Conduct vs Capability
When tackling such issues it is important to investigate any issue fully. Get all the facts, including a statement from relevant service users (or their family) if necessary. Pull together the employees personnel file to remind yourself of their qualifications, training provided (including at induction) and any previous issues of a similar nature. It is then important to assess whether the issue is one of conduct or one of capability. The simple test is:
- Conduct is where someone can do something but chooses not to i.e. it is within their control; and
- Capability is where someone can’t undertake a particular task or can’t do it to our standards.
Identifying the above at the outset will then dictate whether to treat the issue as a conduct disciplinary matter or performance/capability issue. This is key as the processes will differ depending on the cause of the issue. In particular, capability issues may adopt a similar warning process to that under the disciplinary process, but there should be much greater emphasis on:
- Identifying the failures.
- Identifying any training required to prevent those failures against.

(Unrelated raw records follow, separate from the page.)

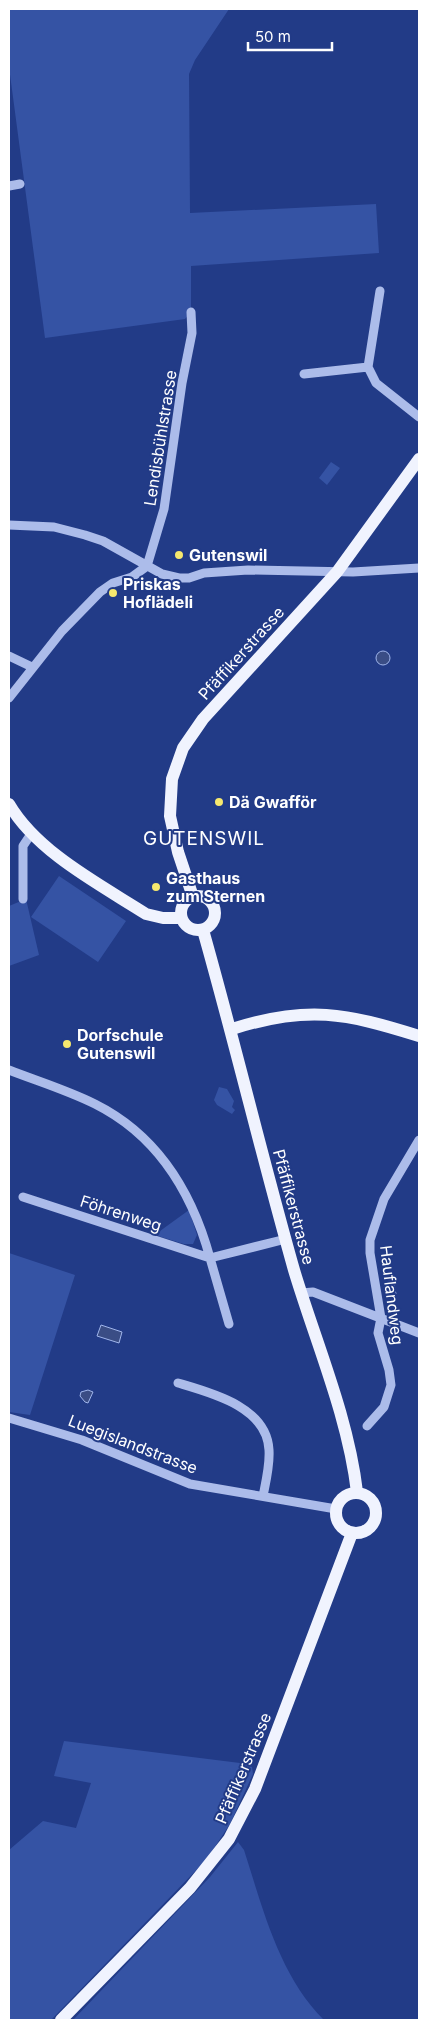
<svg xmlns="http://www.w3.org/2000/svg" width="428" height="2029" font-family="Inter,sans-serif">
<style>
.green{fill:#3553a4}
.water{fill:#3a4d85;stroke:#a0b5eb}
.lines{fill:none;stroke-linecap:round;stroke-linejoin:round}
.minor{stroke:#acbcea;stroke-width:9}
.major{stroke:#f0f3fe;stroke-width:12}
.poi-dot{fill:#f6e86e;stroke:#223b87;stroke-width:2}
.labels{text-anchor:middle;stroke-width:4;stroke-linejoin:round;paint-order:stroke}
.street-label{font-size:16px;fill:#fff;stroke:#223b87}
.poi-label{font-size:16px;font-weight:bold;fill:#fff;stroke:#223b87;text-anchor:start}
.quarter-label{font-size:19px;letter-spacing:1px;fill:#fff;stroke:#223b87}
</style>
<rect width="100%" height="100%" fill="#223b87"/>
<path class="green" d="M9 9H229L195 60 189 74 190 213 376 204 379 253 191 266V312L185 319 45 338 9 67Z
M331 462 340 468 327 485 319 478Z
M59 876 126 921 98 962 31 917Z
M26 899 39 955 9 966V906Z
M219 1087 227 1089 234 1101 232 1107 235 1110 232 1114 217 1105 214 1100Z
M189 1210 197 1235 193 1244H184L158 1236 160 1231Z
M9 1253 75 1275 30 1415 9 1412Z
M64 1741 240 1763 252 1767 253 1774 230 1824 206 1860 51 2020H9V1850L43 1821 76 1828 91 1783 54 1776Z
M238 1842 244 1850C263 1909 279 1975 324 2020H73L210 1877Z"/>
<path class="water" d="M376 658a7 7 0 1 1 14 0a7 7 0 1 1-14 0Z
M393 1280 396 1294 391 1297 388 1295 386 1282Z
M101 1325 122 1332 119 1343 97 1336Z
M88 1390 93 1392 88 1403 85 1402 80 1396 81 1392Z"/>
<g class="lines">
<path class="minor" d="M9 186 20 184
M380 291 368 367 376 383 419 417
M304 374 368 367
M9 525 54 527 85 535 103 541 162 574 179 578H189L204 573 248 570 353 572 419 568
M147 566 164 509 182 383 192 333 191 312
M9 656 32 667
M9 698 62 631 100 592 113 583 132 577 147 566
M23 899V846L31 834
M9 1070C37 1081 67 1090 95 1104 157 1135 192 1192 210 1258L286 1239
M23 1197 210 1258 229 1324
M301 1293 313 1292 419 1333
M178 1383C212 1393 267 1407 269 1450 270 1465 266 1481 263 1496
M9 1418 82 1440 190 1484 336 1509
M367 1426 384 1407 391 1385 389 1370 378 1333 381 1318 370 1253V1240L384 1199 419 1140"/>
<path class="major" d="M9 804C37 852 99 884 146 914L163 918H181
M181 913a17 17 0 1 1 34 0a17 17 0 1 1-34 0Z
M193 897 178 852 170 816 172 779 183 748 203 719 337 572 419 459
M203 930C235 1043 262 1157 294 1270 316 1343 348 1416 357 1492
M232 1029C307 1005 346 1013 419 1036
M336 1513a20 20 0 1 1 40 0a20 20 0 1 1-40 0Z
M61 2020 190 1888 229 1839 255 1789 352 1533"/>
</g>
<g class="poi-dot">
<circle cx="179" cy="555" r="5"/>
<circle cx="113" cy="593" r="5"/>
<circle cx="219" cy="802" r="5"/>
<circle cx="156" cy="887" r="5"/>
<circle cx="67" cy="1044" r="5"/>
</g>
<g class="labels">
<g class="street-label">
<text transform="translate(160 438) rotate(-81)" y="6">Lendisbühlstrasse</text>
<text transform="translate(241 653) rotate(-48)" y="6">Pfäffikerstrasse</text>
<text transform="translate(294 1207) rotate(75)" y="6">Pfäffikerstrasse</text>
<text transform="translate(121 1213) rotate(18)" y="6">Föhrenweg</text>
<text transform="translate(392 1295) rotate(83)" y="6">Hauflandweg</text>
<text transform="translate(133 1444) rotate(21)" y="6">Luegislandstrasse</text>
<text transform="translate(243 1768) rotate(-67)" y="6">Pfäffikerstrasse</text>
</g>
<g class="poi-label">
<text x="189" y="561">Gutenswil</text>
<text x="123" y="590">Priskas<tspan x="123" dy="18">Hoflädeli</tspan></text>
<text x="229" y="808">Dä Gwafför</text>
<text x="166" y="884">Gasthaus<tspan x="166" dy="18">zum Sternen</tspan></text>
<text x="77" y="1041">Dorfschule<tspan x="77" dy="18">Gutenswil</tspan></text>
</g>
<g class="quarter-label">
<text x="204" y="845">GUTENSWIL</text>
</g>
</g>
<rect width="428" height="2029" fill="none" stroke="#ffffff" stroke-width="20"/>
<path d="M248 42v8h84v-8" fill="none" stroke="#ffffff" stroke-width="2.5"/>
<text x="255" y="42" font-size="15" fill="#ffffff" stroke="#223b87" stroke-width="4" paint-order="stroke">50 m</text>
</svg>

- Identify any support/supervision needs.
- Agreeing a period by when to demonstrate improvement.
- Consider redeployment where a person demonstrates no competence in a particular role.
Of the matters reported by the Daily Mail, each one appears to be one of misconduct. Indeed such is the seriousness of the issues allegations of gross negligence and/or dishonesty and fraud could be made warranting summary dismissal.
Consistent Management
Appropriate management within the organisation need to be empowered to tackle such behaviour or capability issues and escalate where required as well as trained to manage such processes.
Care Providers should understand that Employment Tribunals are well aware of care providers legal, social and moral responsibility to deliver high quality care and as such, where there is evidence that the conduct or performance of a staff member has placed a service user at risk, such matters will be treated as serious issues just as they would with a breach of health and safety legislation. As such, dismissals for serious or gross misconduct and/or a breach of trust and confidence can be justified in the right circumstances.
Of course, care providers can only take action where they become aware of issues and so the onus falls on care providers to ensure that their methods of auditing the quality of care provided to service use are above and beyond those required by the CQC or other regulators. Consider the use of mystery shoppers, confidential whistle-blowing lines for employees and service users and regular service user satisfaction surveys.